• ACTIVITY
Copy each of the lines below word for word, leaving out the pictures.

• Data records
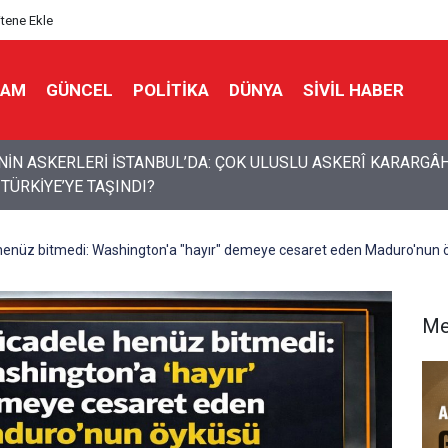
itene Ekle
LAM
GÜNCEL
POLITIKA
DÜNYA
SIVIL HABER
 bölgeye çağrı: Yabancı güçler çıkarılmalı
enüz bitmedi: Washington'a "hayır" demeye cesaret eden Maduro'nun 
Me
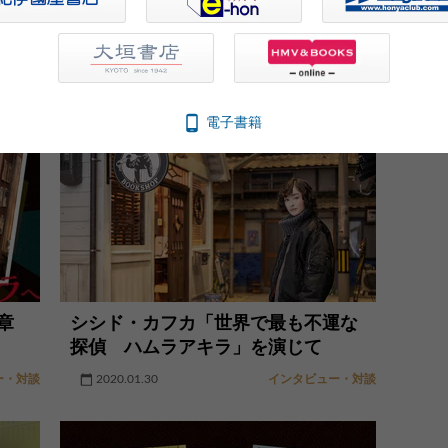
電子書籍
章
シシド・カフカ「世界で最も不運な
探偵 ハムラアキラ」を演じて
ー・対談
2020.01.30
インタビュー・対談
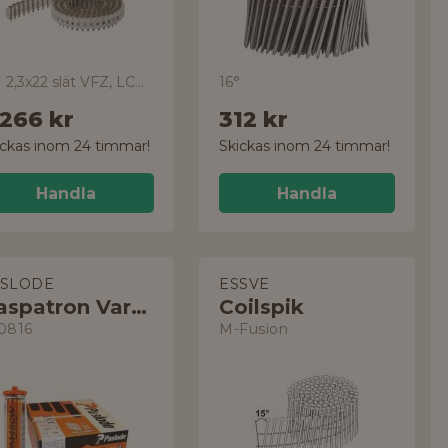
GN 2,3x22 slät VFZ, LCP45R, 9000-pack
16°
 266 kr
312 kr
ickas inom 24 timmar!
Skickas inom 24 timmar!
Handla
Handla
ASLODE
ESSVE
Gaspatron Varmförzinkad spik
Coilspik
0816
M-Fusion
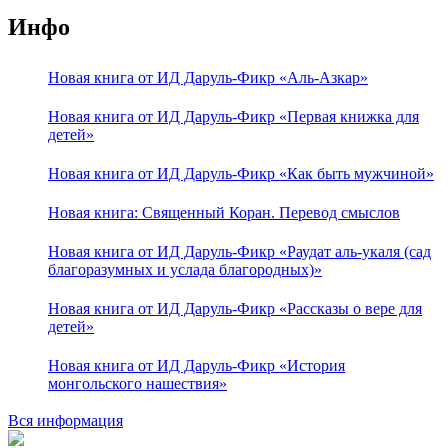
Инфо
Новая книга от ИД Даруль-Фикр «Аль-Азкар»
Новая книга от ИД Даруль-Фикр «Первая книжка для
детей»
Новая книга от ИД Даруль-Фикр «Как быть мужчиной»
Новая книга: Священный Коран. Перевод смыслов
Новая книга от ИД Даруль-Фикр «Раудат аль-укаля (cад
благоразумных и услада благородных)»
Новая книга от ИД Даруль-Фикр «Рассказы о вере для
детей»
Новая книга от ИД Даруль-Фикр «История
монгольского нашествия»
Вся информация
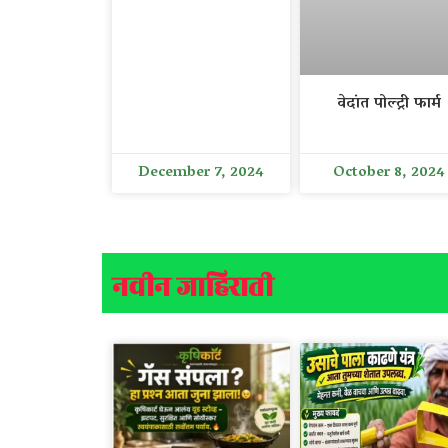
वेदांत पोल्ट्री फार्म
December 7, 2024
October 8, 2024
नवीन जाहिराती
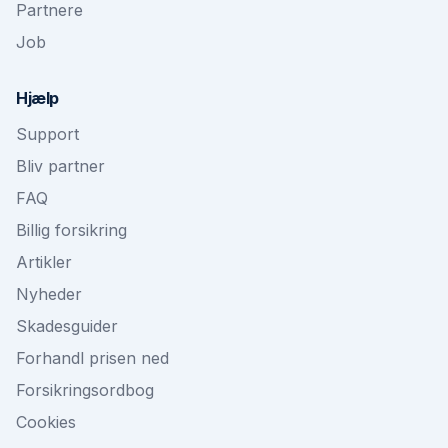
Partnere
Job
Hjælp
Support
Bliv partner
FAQ
Billig forsikring
Artikler
Nyheder
Skadesguider
Forhandl prisen ned
Forsikringsordbog
Cookies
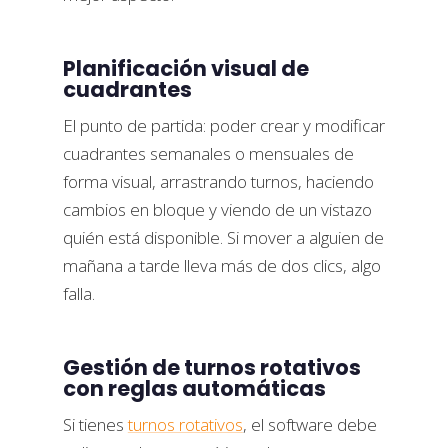
Planificación visual de
cuadrantes
El punto de partida: poder crear y modificar
cuadrantes semanales o mensuales de
forma visual, arrastrando turnos, haciendo
cambios en bloque y viendo de un vistazo
quién está disponible. Si mover a alguien de
mañana a tarde lleva más de dos clics, algo
falla.
Gestión de turnos rotativos
con reglas automáticas
Si tienes
turnos rotativos
, el software debe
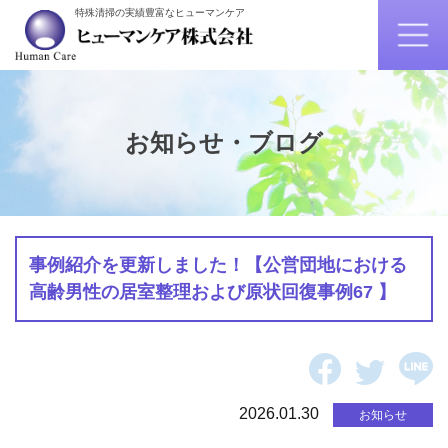
特殊清掃の実績豊富なヒューマンケア
お知らせ・ブログ
事例紹介を更新しました！【公営団地における
高齢男性の居室整理および原状回復事例67 】
2026.01.30
お知らせ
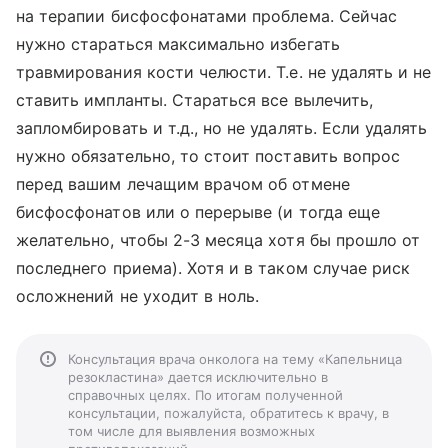
на терапии бисфосфонатами проблема. Сейчас
нужно стараться максимально избегать
травмирования кости челюсти. Т.е. не удалять и не
ставить импланты. Стараться все вылечить,
запломбировать и т.д., но не удалять. Если удалять
нужно обязательно, то стоит поставить вопрос
перед вашим лечащим врачом об отмене
бисфосфонатов или о перерыве (и тогда еще
желательно, чтобы 2-3 месяца хотя бы прошло от
последнего приема). Хотя и в таком случае риск
осложнений не уходит в ноль.
Консультация врача онколога на тему «Капельница
резокластина» дается исключительно в
справочных целях. По итогам полученной
консультации, пожалуйста, обратитесь к врачу, в
том числе для выявления возможных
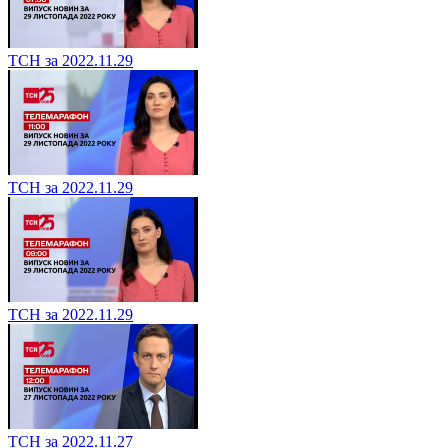
ТСН за 2022.11.29
ТСН за 2022.11.29
ТСН за 2022.11.29
ТСН за 2022.11.27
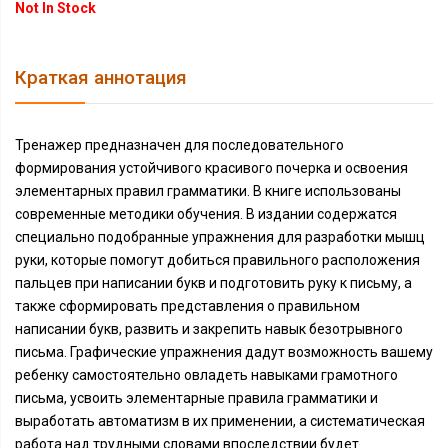
Not In Stock
Краткая аннотация
Тренажер предназначен для последовательного
формирования устойчивого красивого почерка и освоения
элементарных правил грамматики. В книге использованы
современные методики обучения. В издании содержатся
специально подобранные упражнения для разработки мышц
руки, которые помогут добиться правильного расположения
пальцев при написании букв и подготовить руку к письму, а
также сформировать представления о правильном
написании букв, развить и закрепить навык безотрывного
письма. Графические упражнения дадут возможность вашему
ребенку самостоятельно овладеть навыками грамотного
письма, усвоить элементарные правила грамматики и
выработать автоматизм в их применении, а систематическая
работа над трудными словами впоследствии будет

• EXERCISE RESPONSE
itene Ekle
LAM
GÜNCEL
POLITIKA
DÜNYA
SIVIL HABER
 bölgeye çağrı: Yabancı güçler çıkarılmalı
enüz bitmedi: Washington'a "hayır" demeye cesaret eden Maduro'nun 
Me
電子書籍
章
シシド・カフカ「世界で最も不運な
探偵 ハムラアキラ」を演じて
ー・対談
2020.01.30
インタビュー・対談
GN 2,3x22 slät VFZ, LCP45R, 9000-pack
16°
 266 kr
312 kr
ickas inom 24 timmar!
Skickas inom 24 timmar!
Handla
Handla
ASLODE
ESSVE
Gaspatron Varmförzinkad spik
Coilspik
0816
M-Fusion
Инфо
Новая книга от ИД Даруль-Фикр «Аль-Азкар»
Новая книга от ИД Даруль-Фикр «Первая книжка для
детей»
Новая книга от ИД Даруль-Фикр «Как быть мужчиной»
Новая книга: Священный Коран. Перевод смыслов
Новая книга от ИД Даруль-Фикр «Раудат аль-укаля (cад
благоразумных и услада благородных)»
Новая книга от ИД Даруль-Фикр «Рассказы о вере для
детей»
Новая книга от ИД Даруль-Фикр «История
монгольского нашествия»
Вся информация
वेदांत पोल्ट्री फार्म
December 7, 2024
October 8, 2024
नवीन जाहिराती
Partnere
Job
Hjælp
Support
Bliv partner
FAQ
Billig forsikring
Artikler
Nyheder
Skadesguider
Forhandl prisen ned
Forsikringsordbog
Cookies
Planificación visual de
cuadrantes
El punto de partida: poder crear y modificar
cuadrantes semanales o mensuales de
forma visual, arrastrando turnos, haciendo
cambios en bloque y viendo de un vistazo
quién está disponible. Si mover a alguien de
mañana a tarde lleva más de dos clics, algo
falla.
Gestión de turnos rotativos
con reglas automáticas
Si tienes
turnos rotativos
, el software debe
特殊清掃の実績豊富なヒューマンケア
お知らせ・ブログ
事例紹介を更新しました！【公営団地における
高齢男性の居室整理および原状回復事例67 】
2026.01.30
お知らせ
на терапии бисфосфонатами проблема. Сейчас
нужно стараться максимально избегать
травмирования кости челюсти. Т.е. не удалять и не
ставить импланты. Стараться все вылечить,
запломбировать и т.д., но не удалять. Если удалять
нужно обязательно, то стоит поставить вопрос
перед вашим лечащим врачом об отмене
бисфосфонатов или о перерыве (и тогда еще
желательно, чтобы 2-3 месяца хотя бы прошло от
последнего приема). Хотя и в таком случае риск
осложнений не уходит в ноль.
Консультация врача онколога на тему «Капельница
резокластина» дается исключительно в
справочных целях. По итогам полученной
консультации, пожалуйста, обратитесь к врачу, в
том числе для выявления возможных
ТСН за 2022.11.29
ТСН за 2022.11.29
ТСН за 2022.11.29
ТСН за 2022.11.27
Not In Stock
Краткая аннотация
Тренажер предназначен для последовательного
формирования устойчивого красивого почерка и освоения
элементарных правил грамматики. В книге использованы
современные методики обучения. В издании содержатся
специально подобранные упражнения для разработки мышц
руки, которые помогут добиться правильного расположения
пальцев при написании букв и подготовить руку к письму, а
также сформировать представления о правильном
написании букв, развить и закрепить навык безотрывного
письма. Графические упражнения дадут возможность вашему
ребенку самостоятельно овладеть навыками грамотного
письма, усвоить элементарные правила грамматики и
выработать автоматизм в их применении, а систематическая
работа над трудными словами впоследствии будет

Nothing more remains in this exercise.